Why .75% is still too low

IM makes sense. I am still not understanding @alonmuroch’s point about the margins being negative for private operators with a 10% network fee. Here is my understanding, please correct me if I am wrong:

I stake 100 ETH that earns 2.9% APR without using an operator. Lets say I used Coinbase as an operator, which takes 35% of my staking rewards off the top. After year 1, without coinbase I would have 102.9 ETH. With Coinbase, Id only have approximately 101.09. Coinbase took 1.085.

With SSV and Coinbase after year 1 with the .75% network fee, Id have 101.06. SSV took .03 ETH, which is 2.7% compared to what Coinbase took as revenue. Even at Binance’s 10% rate, SSV is making a fraction of what the operators make. These institutional opeartors are making a killing!

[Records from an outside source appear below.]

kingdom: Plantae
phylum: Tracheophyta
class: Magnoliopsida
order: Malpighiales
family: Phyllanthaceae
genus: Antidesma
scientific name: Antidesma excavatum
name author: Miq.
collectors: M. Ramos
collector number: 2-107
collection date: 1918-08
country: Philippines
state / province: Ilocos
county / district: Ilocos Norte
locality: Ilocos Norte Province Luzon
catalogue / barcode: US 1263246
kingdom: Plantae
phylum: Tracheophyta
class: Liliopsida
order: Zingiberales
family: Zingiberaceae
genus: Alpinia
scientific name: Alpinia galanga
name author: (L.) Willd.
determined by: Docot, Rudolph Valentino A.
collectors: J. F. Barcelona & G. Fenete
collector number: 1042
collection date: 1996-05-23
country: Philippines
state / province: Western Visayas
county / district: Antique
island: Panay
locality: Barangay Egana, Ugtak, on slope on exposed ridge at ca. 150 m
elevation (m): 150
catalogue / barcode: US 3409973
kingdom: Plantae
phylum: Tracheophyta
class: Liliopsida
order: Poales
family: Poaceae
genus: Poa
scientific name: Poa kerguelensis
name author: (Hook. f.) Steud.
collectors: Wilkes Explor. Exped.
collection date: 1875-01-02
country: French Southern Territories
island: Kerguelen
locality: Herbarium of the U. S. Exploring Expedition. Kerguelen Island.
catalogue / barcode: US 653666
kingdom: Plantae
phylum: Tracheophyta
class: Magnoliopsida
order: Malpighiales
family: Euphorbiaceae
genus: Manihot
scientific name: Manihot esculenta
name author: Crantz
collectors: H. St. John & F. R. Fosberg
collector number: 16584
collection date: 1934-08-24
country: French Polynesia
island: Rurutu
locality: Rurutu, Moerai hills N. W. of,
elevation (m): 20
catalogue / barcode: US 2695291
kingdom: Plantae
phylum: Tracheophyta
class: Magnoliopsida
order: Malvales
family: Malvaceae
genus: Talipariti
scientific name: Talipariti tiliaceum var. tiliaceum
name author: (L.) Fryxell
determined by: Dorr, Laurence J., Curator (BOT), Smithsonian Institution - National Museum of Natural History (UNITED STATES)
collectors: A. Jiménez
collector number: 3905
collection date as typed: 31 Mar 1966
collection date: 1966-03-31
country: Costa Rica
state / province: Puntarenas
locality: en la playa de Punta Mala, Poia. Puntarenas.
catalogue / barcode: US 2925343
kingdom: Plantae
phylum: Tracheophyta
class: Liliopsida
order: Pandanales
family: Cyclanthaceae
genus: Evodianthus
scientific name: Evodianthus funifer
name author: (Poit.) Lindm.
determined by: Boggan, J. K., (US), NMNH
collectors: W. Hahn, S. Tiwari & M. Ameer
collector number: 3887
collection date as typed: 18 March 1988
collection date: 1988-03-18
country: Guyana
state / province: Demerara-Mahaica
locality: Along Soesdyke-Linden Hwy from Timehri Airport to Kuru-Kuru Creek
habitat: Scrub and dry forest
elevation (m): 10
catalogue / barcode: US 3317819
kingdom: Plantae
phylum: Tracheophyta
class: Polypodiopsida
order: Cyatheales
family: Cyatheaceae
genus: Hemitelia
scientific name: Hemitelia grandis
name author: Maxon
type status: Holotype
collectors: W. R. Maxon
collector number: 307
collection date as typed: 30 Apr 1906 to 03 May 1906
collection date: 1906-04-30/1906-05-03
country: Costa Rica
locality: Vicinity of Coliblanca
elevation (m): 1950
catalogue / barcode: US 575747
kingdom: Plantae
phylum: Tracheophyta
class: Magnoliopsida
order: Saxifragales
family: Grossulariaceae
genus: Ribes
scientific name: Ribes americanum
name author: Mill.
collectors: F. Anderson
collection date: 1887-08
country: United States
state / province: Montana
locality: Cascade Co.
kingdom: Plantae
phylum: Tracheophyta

SSV’s share of the revenue pie is way too low compared to the value SSV is providing, which is effectively getting rid of the downside slashing risk. SSV has pricing power because there are no competitive alternatives and institutional operators, which likely make up the majority of TVL on SSV, need slashing risk protection in order to attract clients. Why is SSV getting such a small portion of the revenue pie compared to these institutional operators?

Comments on Trusted Clusters

Pieciemiel legal agreements with the foundation for every operator is not scaleable. TCs will likely take significantly longer to implement than an increase of the network fee and a change in the mechanism for how the network fee is charged.

How long would a network fee increase and change in payment mechanism actually take dev wise?